Records supplied: Begin
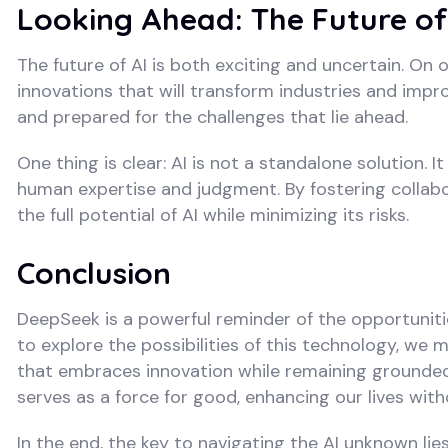
Looking Ahead: The Future of
The future of AI is both exciting and uncertain. On
innovations that will transform industries and impr
and prepared for the challenges that lie ahead.
One thing is clear: AI is not a standalone solution. I
human expertise and judgment. By fostering colla
the full potential of AI while minimizing its risks.
Conclusion
DeepSeek is a powerful reminder of the opportuniti
to explore the possibilities of this technology, w
that embraces innovation while remaining grounded
serves as a force for good, enhancing our lives wit
In the end, the key to navigating the AI unknown lie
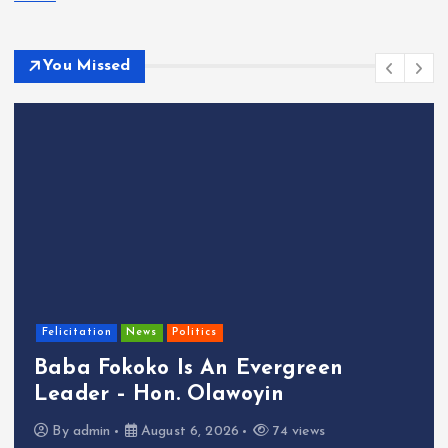
You Missed
Felicitation
News
Politics
Baba Fokoko Is An Evergreen
Leader – Hon. Olawoyin
By
admin
August 6, 2026
74 views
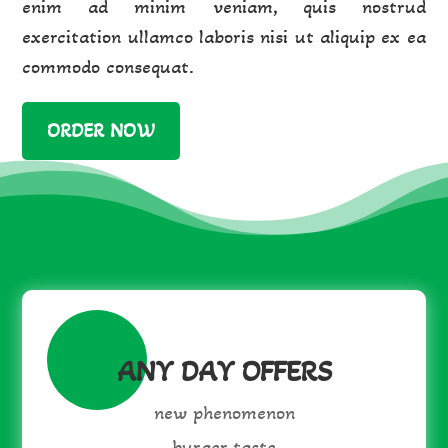
enim ad minim veniam, quis nostrud
exercitation ullamco laboris nisi ut aliquip ex ea
commodo consequat.
ORDER NOW
ANY DAY OFFERS
new phenomenon
burger taste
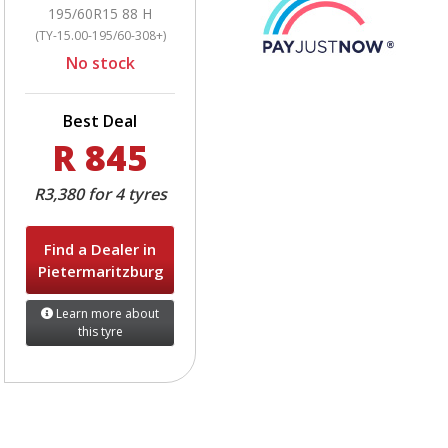
195/60R15 88 H
(TY-15.00-195/60-308+)
No stock
Best Deal
R 845
R3,380 for 4 tyres
Find a Dealer in
Pietermaritzburg
Learn more about
this tyre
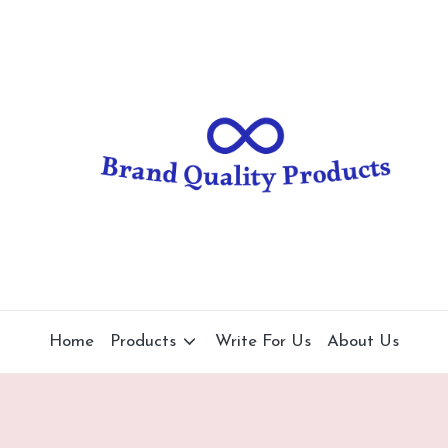
B
Wearable
Technology
r
a
n
d
Q
u
al
Home
Products
Write For Us
About Us
it
y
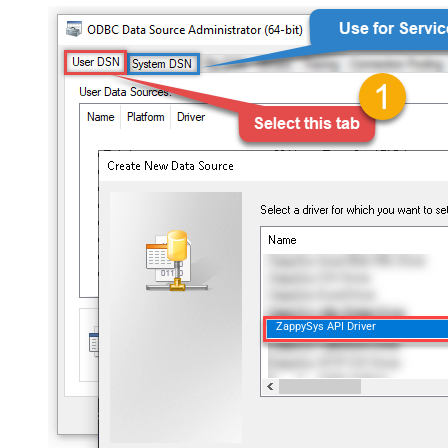
ZappySys API Driver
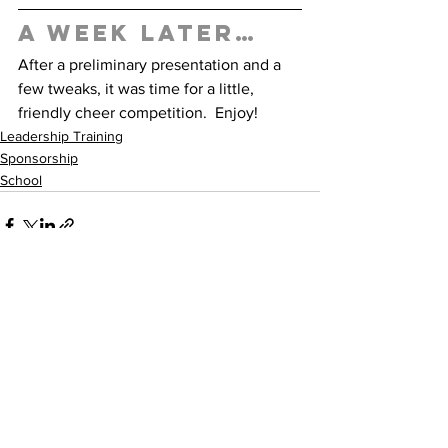
A week later… 
After a preliminary presentation and a 
few tweaks, it was time for a little, 
friendly cheer competition.  Enjoy! 
Leadership Training
Sponsorship
School
See All
Recent Posts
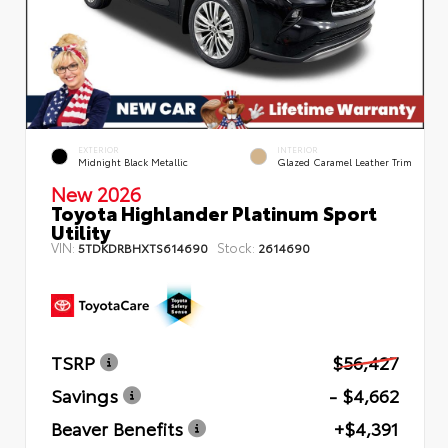
EXTERIOR
INTERIOR
Midnight Black Metallic
Glazed Caramel Leather Trim
New 2026
Toyota Highlander Platinum Sport
Utility
VIN:
Stock:
5TDKDRBHXTS614690
2614690
TSRP
$56,427
Savings
- $4,662
Beaver Benefits
+$4,391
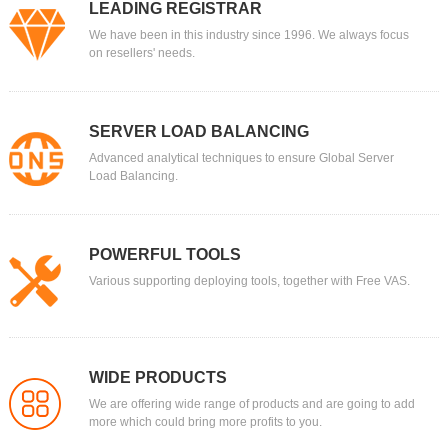
LEADING REGISTRAR
We have been in this industry since 1996. We always focus
on resellers' needs.
SERVER LOAD BALANCING
Advanced analytical techniques to ensure Global Server
Load Balancing.
POWERFUL TOOLS
Various supporting deploying tools, together with Free VAS.
WIDE PRODUCTS
We are offering wide range of products and are going to add
more which could bring more profits to you.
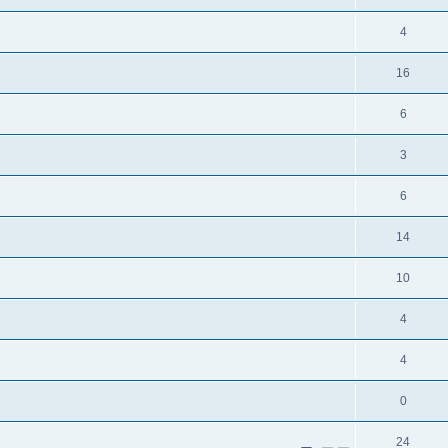
4
16
6
3
6
14
10
4
4
0
24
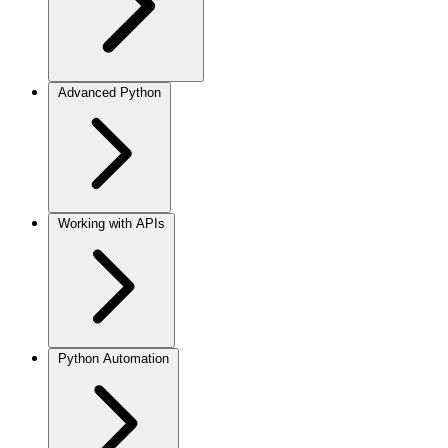
Advanced Python
Working with APIs
Python Automation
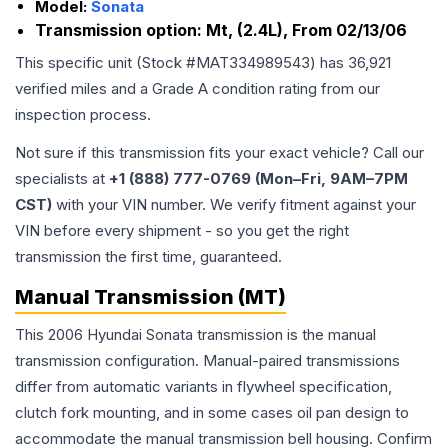
Model:
Sonata
Transmission option:
Mt, (2.4L), From 02/13/06
This specific unit (Stock #
MAT334989543
) has
36,921
verified miles and a Grade
A
condition rating from our
inspection process.
Not sure if this transmission fits your exact vehicle? Call our
specialists at
+1 (888) 777-0769 (Mon–Fri, 9AM–7PM
CST)
with your VIN number. We verify fitment against your
VIN before every shipment - so you get the right
transmission the first time, guaranteed.
Manual Transmission (MT)
This 2006 Hyundai Sonata transmission is the manual
transmission configuration. Manual-paired transmissions
differ from automatic variants in flywheel specification,
clutch fork mounting, and in some cases oil pan design to
accommodate the manual transmission bell housing. Confirm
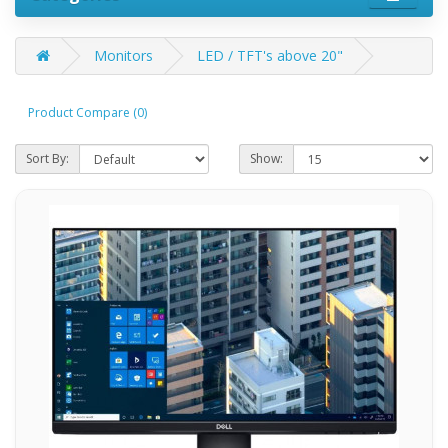
Monitors
LED / TFT's above 20"
Product Compare (0)
Sort By:
Show:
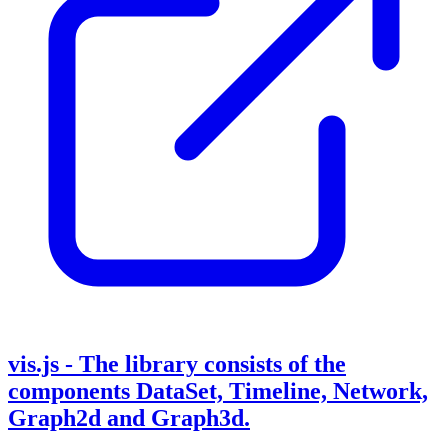
vis.js - The library consists of the
components DataSet, Timeline, Network,
Graph2d and Graph3d.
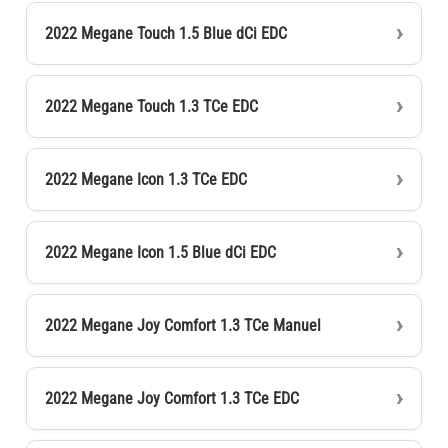
2022 Megane Touch 1.5 Blue dCi EDC
2022 Megane Touch 1.3 TCe EDC
2022 Megane Icon 1.3 TCe EDC
2022 Megane Icon 1.5 Blue dCi EDC
2022 Megane Joy Comfort 1.3 TCe Manuel
2022 Megane Joy Comfort 1.3 TCe EDC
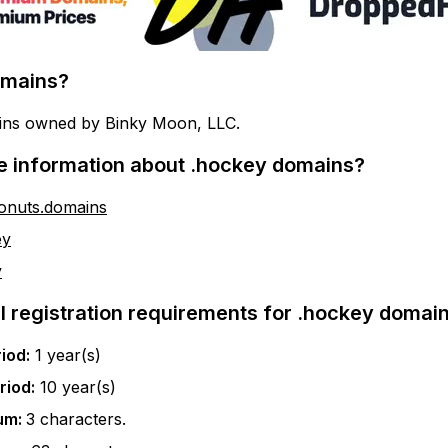
mains?
ins owned by Binky Moon, LLC.
e information about
.hockey
domains?
donuts.domains
ey
y
l registration requirements for
.hockey
domain
iod:
1
year(s)
riod:
10
year(s)
um:
3
characters.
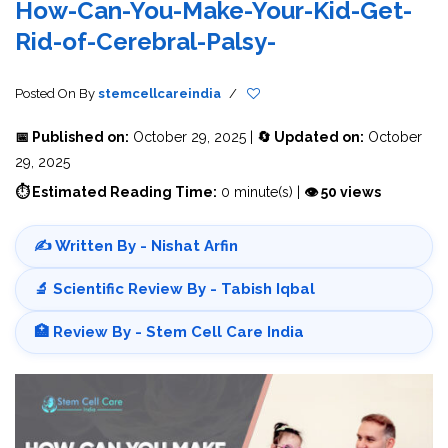
How-Can-You-Make-Your-Kid-Get-
Rid-of-Cerebral-Palsy-
Posted On
By
stemcellcareindia
/
📅 Published on:
October 29, 2025 |
🔄 Updated on:
October
29, 2025
⏱ Estimated Reading Time:
0 minute(s) |
👁 50 views
✍️ Written By - Nishat Arfin
🔬 Scientific Review By - Tabish Iqbal
🏥 Review By - Stem Cell Care India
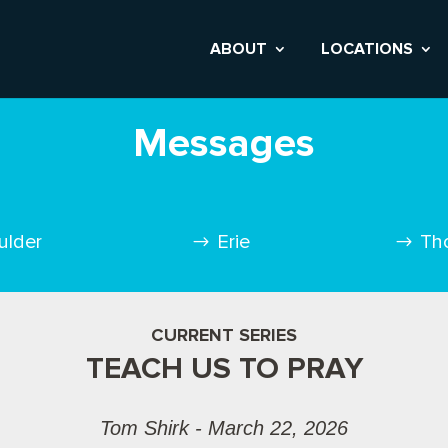
ABOUT
LOCATIONS
Messages
ulder
Erie
Th
CURRENT SERIES
TEACH US TO PRAY
Tom Shirk - March 22, 2026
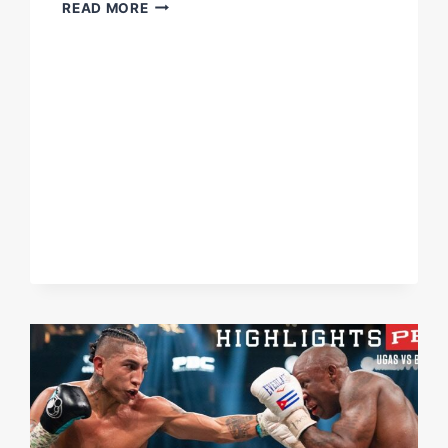
MARIO
READ MORE
BARRIOS
DELIVERS
KO,
SENDS
OPPONENT
THROUGH
THE
ROPES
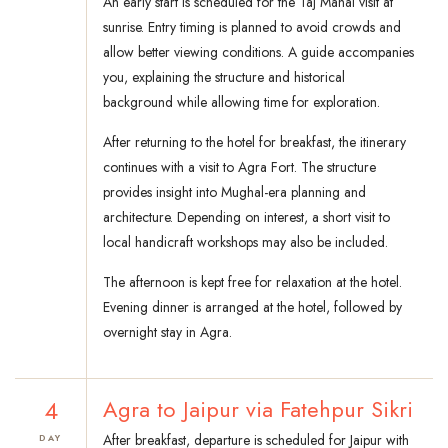
An early start is scheduled for the Taj Mahal visit at
sunrise. Entry timing is planned to avoid crowds and
allow better viewing conditions. A guide accompanies
you, explaining the structure and historical
background while allowing time for exploration.
After returning to the hotel for breakfast, the itinerary
continues with a visit to Agra Fort. The structure
provides insight into Mughal-era planning and
architecture. Depending on interest, a short visit to
local handicraft workshops may also be included.
The afternoon is kept free for relaxation at the hotel.
Evening dinner is arranged at the hotel, followed by
overnight stay in Agra.
4
Agra to Jaipur via Fatehpur Sikri
After breakfast, departure is scheduled for Jaipur with
DAY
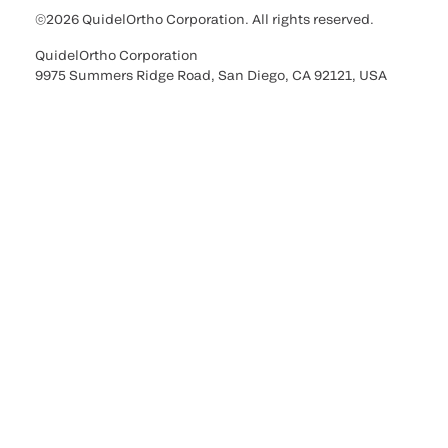
©2026 QuidelOrtho Corporation. All rights reserved.
QuidelOrtho Corporation
9975 Summers Ridge Road, San Diego, CA 92121, USA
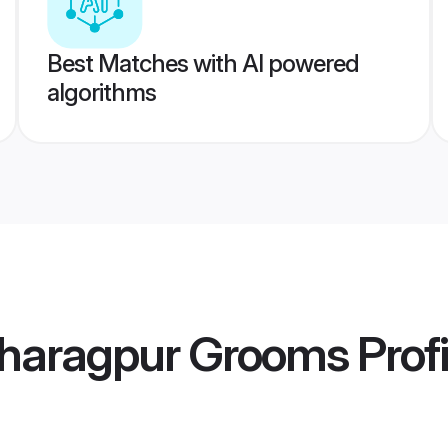
Best Matches with AI powered
algorithms
haragpur Grooms
Profi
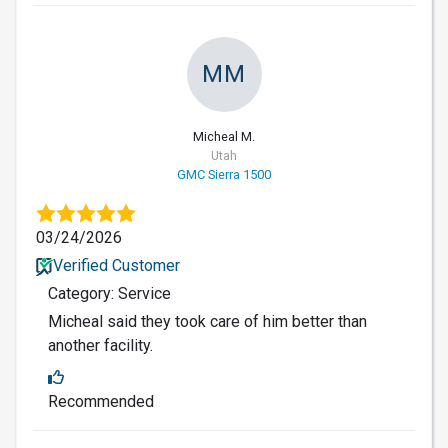
MM
Micheal M.
Utah
GMC Sierra 1500
03/24/2026
Verified Customer
Category: Service
Micheal said they took care of him better than
another facility.
Recommended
Records supplied: End
## Task requirements
Each line of the data above must be repeated exactly, images excluded.

## Answer box
Looking Ahead: The Future of
The future of AI is both exciting and uncertain. On
innovations that will transform industries and impr
and prepared for the challenges that lie ahead.
One thing is clear: AI is not a standalone solution. I
human expertise and judgment. By fostering colla
the full potential of AI while minimizing its risks.
Conclusion
DeepSeek is a powerful reminder of the opportuniti
to explore the possibilities of this technology, w
that embraces innovation while remaining grounded
serves as a force for good, enhancing our lives wit
In the end, the key to navigating the AI unknown lie
You Missed
Felicitation
News
Politics
Baba Fokoko Is An Evergreen
Leader – Hon. Olawoyin
By
admin
August 6, 2026
74 views
enim ad minim veniam, quis nostrud
exercitation ullamco laboris nisi ut aliquip ex ea
commodo consequat.
ORDER NOW
ANY DAY OFFERS
new phenomenon
burger taste
195/60R15 88 H
(TY-15.00-195/60-308+)
No stock
Best Deal
R 845
R3,380 for 4 tyres
Find a Dealer in
Pietermaritzburg
Learn more about
this tyre
B
Wearable
Technology
r
a
n
d
Q
u
al
Home
Products
Write For Us
About Us
it
y
ZappySys API Driver
A week later… 
After a preliminary presentation and a 
few tweaks, it was time for a little, 
friendly cheer competition.  Enjoy! 
Leadership Training
Sponsorship
School
See All
Recent Posts
EXTERIOR
INTERIOR
Midnight Black Metallic
Glazed Caramel Leather Trim
New 2026
Toyota Highlander Platinum Sport
Utility
VIN:
Stock:
5TDKDRBHXTS614690
2614690
TSRP
$56,427
Savings
- $4,662
Beaver Benefits
+$4,391
LEADING REGISTRAR
We have been in this industry since 1996. We always focus
on resellers' needs.
SERVER LOAD BALANCING
Advanced analytical techniques to ensure Global Server
Load Balancing.
POWERFUL TOOLS
Various supporting deploying tools, together with Free VAS.
WIDE PRODUCTS
We are offering wide range of products and are going to add
more which could bring more profits to you.
4
16
6
3
6
14
10
4
4
0
24
Advanced Python
Working with APIs
Python Automation
Model:
Sonata
Transmission option:
Mt, (2.4L), From 02/13/06
This specific unit (Stock #
MAT334989543
) has
36,921
verified miles and a Grade
A
condition rating from our
inspection process.
Not sure if this transmission fits your exact vehicle? Call our
specialists at
+1 (888) 777-0769 (Mon–Fri, 9AM–7PM
CST)
with your VIN number. We verify fitment against your
VIN before every shipment - so you get the right
transmission the first time, guaranteed.
Manual Transmission (MT)
This 2006 Hyundai Sonata transmission is the manual
transmission configuration. Manual-paired transmissions
differ from automatic variants in flywheel specification,
clutch fork mounting, and in some cases oil pan design to
accommodate the manual transmission bell housing. Confirm
Monitors
LED / TFT's above 20"
Product Compare (0)
Sort By:
Show:
vis.js - The library consists of the
components DataSet, Timeline, Network,
Graph2d and Graph3d.
2022 Megane Touch 1.5 Blue dCi EDC
2022 Megane Touch 1.3 TCe EDC
2022 Megane Icon 1.3 TCe EDC
2022 Megane Icon 1.5 Blue dCi EDC
2022 Megane Joy Comfort 1.3 TCe Manuel
2022 Megane Joy Comfort 1.3 TCe EDC
mains?
ins owned by Binky Moon, LLC.
e information about
.hockey
domains?
donuts.domains
ey
y
l registration requirements for
.hockey
domain
iod:
1
year(s)
riod:
10
year(s)
um:
3
characters.
How-Can-You-Make-Your-Kid-Get-
Rid-of-Cerebral-Palsy-
Posted On
By
stemcellcareindia
/
📅 Published on:
October 29, 2025 |
🔄 Updated on:
October
29, 2025
⏱ Estimated Reading Time:
0 minute(s) |
👁 50 views
✍️ Written By - Nishat Arfin
🔬 Scientific Review By - Tabish Iqbal
🏥 Review By - Stem Cell Care India
ABOUT
LOCATIONS
Messages
ulder
Erie
Th
CURRENT SERIES
TEACH US TO PRAY
Tom Shirk - March 22, 2026
MARIO
READ MORE
BARRIOS
DELIVERS
KO,
SENDS
OPPONENT
THROUGH
THE
ROPES
An early start is scheduled for the Taj Mahal visit at
sunrise. Entry timing is planned to avoid crowds and
allow better viewing conditions. A guide accompanies
you, explaining the structure and historical
background while allowing time for exploration.
After returning to the hotel for breakfast, the itinerary
continues with a visit to Agra Fort. The structure
provides insight into Mughal-era planning and
architecture. Depending on interest, a short visit to
local handicraft workshops may also be included.
The afternoon is kept free for relaxation at the hotel.
Evening dinner is arranged at the hotel, followed by
overnight stay in Agra.
4
Agra to Jaipur via Fatehpur Sikri
After breakfast, departure is scheduled for Jaipur with
DAY
©2026 QuidelOrtho Corporation. All rights reserved.
QuidelOrtho Corporation
9975 Summers Ridge Road, San Diego, CA 92121, USA
Best Matches with AI powered
algorithms
haragpur Grooms
Profi
MM
Micheal M.
Utah
GMC Sierra 1500
03/24/2026
Verified Customer
Category: Service
Micheal said they took care of him better than
another facility.
Recommended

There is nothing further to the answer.